### DATA SUPPLIED
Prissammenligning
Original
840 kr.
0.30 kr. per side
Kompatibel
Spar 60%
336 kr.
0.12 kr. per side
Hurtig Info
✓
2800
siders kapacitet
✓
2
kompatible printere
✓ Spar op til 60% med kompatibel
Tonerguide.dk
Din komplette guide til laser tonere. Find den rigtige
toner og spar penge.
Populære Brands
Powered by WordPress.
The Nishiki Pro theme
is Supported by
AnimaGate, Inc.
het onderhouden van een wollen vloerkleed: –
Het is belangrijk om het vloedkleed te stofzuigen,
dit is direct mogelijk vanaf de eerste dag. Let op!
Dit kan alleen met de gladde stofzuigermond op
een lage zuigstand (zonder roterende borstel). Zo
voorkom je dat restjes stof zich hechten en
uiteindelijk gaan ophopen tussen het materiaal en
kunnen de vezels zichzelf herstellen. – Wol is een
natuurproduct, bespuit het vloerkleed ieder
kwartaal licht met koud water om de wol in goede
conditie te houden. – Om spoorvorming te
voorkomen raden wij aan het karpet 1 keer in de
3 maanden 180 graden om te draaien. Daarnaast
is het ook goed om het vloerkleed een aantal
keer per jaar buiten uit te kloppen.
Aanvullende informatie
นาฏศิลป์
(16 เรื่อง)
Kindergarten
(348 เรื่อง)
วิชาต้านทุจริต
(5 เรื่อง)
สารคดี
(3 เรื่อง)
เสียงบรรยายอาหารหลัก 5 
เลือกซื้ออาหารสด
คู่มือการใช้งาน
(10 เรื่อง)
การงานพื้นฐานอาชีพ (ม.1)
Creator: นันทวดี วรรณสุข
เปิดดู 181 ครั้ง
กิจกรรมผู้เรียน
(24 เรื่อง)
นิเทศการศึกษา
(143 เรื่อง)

### EXERCISE PROMPT
Reproduce the text of all the records above, line for line, without changing any character.

### RESPONSE AREA
Prissammenligning
Original
840 kr.
0.30 kr. per side
Kompatibel
Spar 60%
336 kr.
0.12 kr. per side
Hurtig Info
✓
2800
siders kapacitet
✓
2
kompatible printere
✓ Spar op til 60% med kompatibel
Tonerguide.dk
Din komplette guide til laser tonere. Find den rigtige
toner og spar penge.
Populære Brands
Powered by WordPress.
The Nishiki Pro theme
is Supported by
AnimaGate, Inc.
het onderhouden van een wollen vloerkleed: –
Het is belangrijk om het vloedkleed te stofzuigen,
dit is direct mogelijk vanaf de eerste dag. Let op!
Dit kan alleen met de gladde stofzuigermond op
een lage zuigstand (zonder roterende borstel). Zo
voorkom je dat restjes stof zich hechten en
uiteindelijk gaan ophopen tussen het materiaal en
kunnen de vezels zichzelf herstellen. – Wol is een
natuurproduct, bespuit het vloerkleed ieder
kwartaal licht met koud water om de wol in goede
conditie te houden. – Om spoorvorming te
voorkomen raden wij aan het karpet 1 keer in de
3 maanden 180 graden om te draaien. Daarnaast
is het ook goed om het vloerkleed een aantal
keer per jaar buiten uit te kloppen.
Aanvullende informatie
นาฏศิลป์
(16 เรื่อง)
Kindergarten
(348 เรื่อง)
วิชาต้านทุจริต
(5 เรื่อง)
สารคดี
(3 เรื่อง)
เสียงบรรยายอาหารหลัก 5 
เลือกซื้ออาหารสด
คู่มือการใช้งาน
(10 เรื่อง)
การงานพื้นฐานอาชีพ (ม.1)
Creator: นันทวดี วรรณสุข
เปิดดู 181 ครั้ง
กิจกรรมผู้เรียน
(24 เรื่อง)
นิเทศการศึกษา
(143 เรื่อง)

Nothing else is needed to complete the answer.